Ethel Bush Berry (1873-1948) was a successful Yukon gold miner and prominent female figure of the Klondike Gold Rush. Ethel and her husband Clarence Berry became millionaires from their mining claims on Eldorado Creek, and she was known throughout North America as "the Bride of the Klondike."

==Early life==
Ethel Dean Bush was born in Canyon Creek, California, to Edward and Mary Ellen (née Pedlar) Bush, the second of five children. As a young girl, she spent her summers at the lumber mills of Canyon Creek, where her father worked, and most of her winters at her grandfather’s house in nearby Towle. Later, her family relocated to Fresno County, near Selma. According to her sister, Edna Alice Bush Berry, young Ethel was "quick, efficient, and good-natured and not lazy."

==Life in the Klondike==
Ethel married Clarence J. Berry, informally known as C.J., at her family’s ranch house on March 10, 1896. For their honeymoon, they trekked via the Chilkoot Pass to Fortymile, where Clarence had prospected alone the previous year. According to her husband, Ethel ably faced any challenges they encountered en route, and "was never cross or complaining," despite the harsh conditions. In Fortymile, Ethel spent a lonely two months on her own while her husband mined in the surrounding area without much success.

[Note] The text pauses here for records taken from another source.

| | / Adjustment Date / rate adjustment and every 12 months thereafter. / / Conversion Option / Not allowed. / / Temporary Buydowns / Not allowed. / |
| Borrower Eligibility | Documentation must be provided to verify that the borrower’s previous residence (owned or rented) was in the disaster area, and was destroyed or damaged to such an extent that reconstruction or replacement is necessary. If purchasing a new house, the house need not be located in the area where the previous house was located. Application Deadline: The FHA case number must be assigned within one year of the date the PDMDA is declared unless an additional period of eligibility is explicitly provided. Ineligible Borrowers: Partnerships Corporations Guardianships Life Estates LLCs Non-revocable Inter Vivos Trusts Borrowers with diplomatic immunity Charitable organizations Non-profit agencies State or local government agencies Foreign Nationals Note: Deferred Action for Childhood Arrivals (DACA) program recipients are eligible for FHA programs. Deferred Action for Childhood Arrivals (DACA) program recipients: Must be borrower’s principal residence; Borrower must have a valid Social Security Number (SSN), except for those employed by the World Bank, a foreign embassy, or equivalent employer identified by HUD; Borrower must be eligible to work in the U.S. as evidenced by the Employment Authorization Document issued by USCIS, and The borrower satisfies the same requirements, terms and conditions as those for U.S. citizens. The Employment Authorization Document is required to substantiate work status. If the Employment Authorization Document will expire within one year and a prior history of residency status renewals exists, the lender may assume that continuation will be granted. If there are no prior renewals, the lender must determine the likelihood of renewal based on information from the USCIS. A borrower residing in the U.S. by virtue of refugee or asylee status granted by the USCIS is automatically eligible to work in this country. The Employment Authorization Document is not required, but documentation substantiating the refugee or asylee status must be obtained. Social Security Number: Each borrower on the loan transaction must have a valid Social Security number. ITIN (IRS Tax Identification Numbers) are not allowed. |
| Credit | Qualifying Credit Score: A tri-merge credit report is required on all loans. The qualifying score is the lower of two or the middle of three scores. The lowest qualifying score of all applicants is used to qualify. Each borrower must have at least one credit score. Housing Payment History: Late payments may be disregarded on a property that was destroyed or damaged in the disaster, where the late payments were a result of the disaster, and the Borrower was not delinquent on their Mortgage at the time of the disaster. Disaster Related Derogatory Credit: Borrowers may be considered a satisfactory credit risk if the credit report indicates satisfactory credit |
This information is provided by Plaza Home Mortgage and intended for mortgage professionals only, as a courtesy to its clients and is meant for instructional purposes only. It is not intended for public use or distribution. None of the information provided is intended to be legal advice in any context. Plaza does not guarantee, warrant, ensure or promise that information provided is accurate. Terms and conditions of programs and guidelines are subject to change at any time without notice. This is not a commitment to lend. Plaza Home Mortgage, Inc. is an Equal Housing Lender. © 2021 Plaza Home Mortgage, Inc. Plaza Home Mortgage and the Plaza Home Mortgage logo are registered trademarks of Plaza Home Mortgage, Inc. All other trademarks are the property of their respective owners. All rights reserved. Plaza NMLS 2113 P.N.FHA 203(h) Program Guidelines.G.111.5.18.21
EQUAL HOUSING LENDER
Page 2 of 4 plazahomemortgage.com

Their lucky break came when Clarence, tending bar at the local saloon, overheard George Carmack brag about his recent gold strike on Bonanza Creek. After Clarence had made a brief trip to the Klondike to stake a claim, the Berrys packed up their settlement in Fortymile and established themselves on No. 5 Eldorado Creek, which became one of the most productive gold-bearing claims in the Klondike.

After eighteen months in the Yukon, the Berrys returned to the United States on the Portland – a ship purported by American newspapers to contain one ton of Klondike gold, but which in actuality held at least two. Upon their arrival, Clarence, Ethel, and their fellow travellers were the objects of a media frenzy; the tale of Ethel's success was widely publicized, and her story is credited with inspiring other young women to make the trip North.

The following spring, Clarence left to return to their northern claims once again, but wrote to Ethel before his boat departed from Seattle to request that she and her younger sister, Edna, accompany him to the Yukon. The sisters obliged and joined up with Clarence and his eight-person party several days later. After outfitting the ladies with appropriate travelling attire, the entire group set off for the Klondike via the Inside Passage waterway and the Chilkoot Pass.

==Later life==
After 1902, the Berrys also purchased claims and mined successfully in the Fairbanks and Ester Creek areas of Alaska. Later, they invested in oil exploration and founded the modern-day Berry Corporation.

Clarence J. Berry died in 1930, and Ethel, still wealthy, lived in Beverly Hills, California until she died in 1948.